GIVEN PASSAGE:
■ ■ ■ ■

But, it's overkill to overwrite all the XLOG files which may be inconsistent.
In the future, I'm going to provide the tool to compare the content of XLOG
between two servers and tell the user which files should be overwritten.

-- 
Fujii Masao
NIPPON TELEGRAPH AND TELEPHONE CORPORATION
NTT Open Source Software Center


Re: How should pg_standby get over the gap of timeline?

From
"Fujii Masao"
Date:
On Fri, Nov 21, 2008 at 12:15 AM, Pavan Deolasee
<pavan.deolasee@gmail.com> wrote:
>
>
> On Thu, Nov 20, 2008 at 8:36 PM, Heikki Linnakangas
> <heikki.linnakangas@enterprisedb.com> wrote:
>>
>> That seems like a dangerous assumption. What if the standby had fallen
>> behind before the failover? It's not safe to failover back to the original
>> primary in that case. We'd need some kind of safeguards against that.

■ ■ ■ ■

DATA:
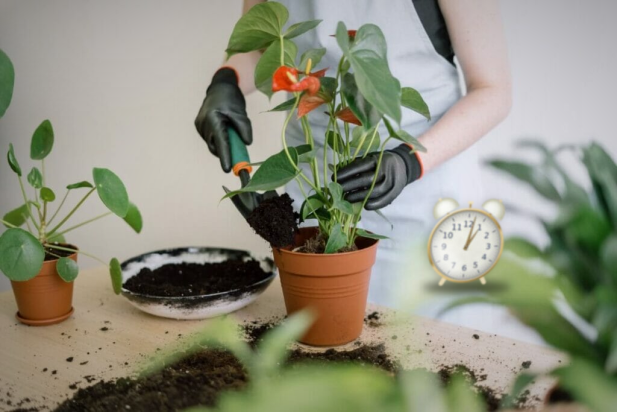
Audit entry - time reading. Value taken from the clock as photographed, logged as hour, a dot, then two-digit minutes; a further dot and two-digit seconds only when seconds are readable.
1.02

■ ■ ■ ■

STATED GOAL 1: In the mailing-list excerpt, what does Fujii Masao say he plans to provide in the future?
STATED GOAL 2: Reproduce the part of the mailing-list excerpt starting at "But, it's overkill" and ending at "should be overwritten.".

EXERCISE SOLUTION 1: A tool to compare the content of XLOG between two servers and tell the user which files should be overwritten.

EXERCISE SOLUTION 2:
But, it's overkill to overwrite all the XLOG files which may be inconsistent.
In the future, I'm going to provide the tool to compare the content of XLOG
between two servers and tell the user which files should be overwritten.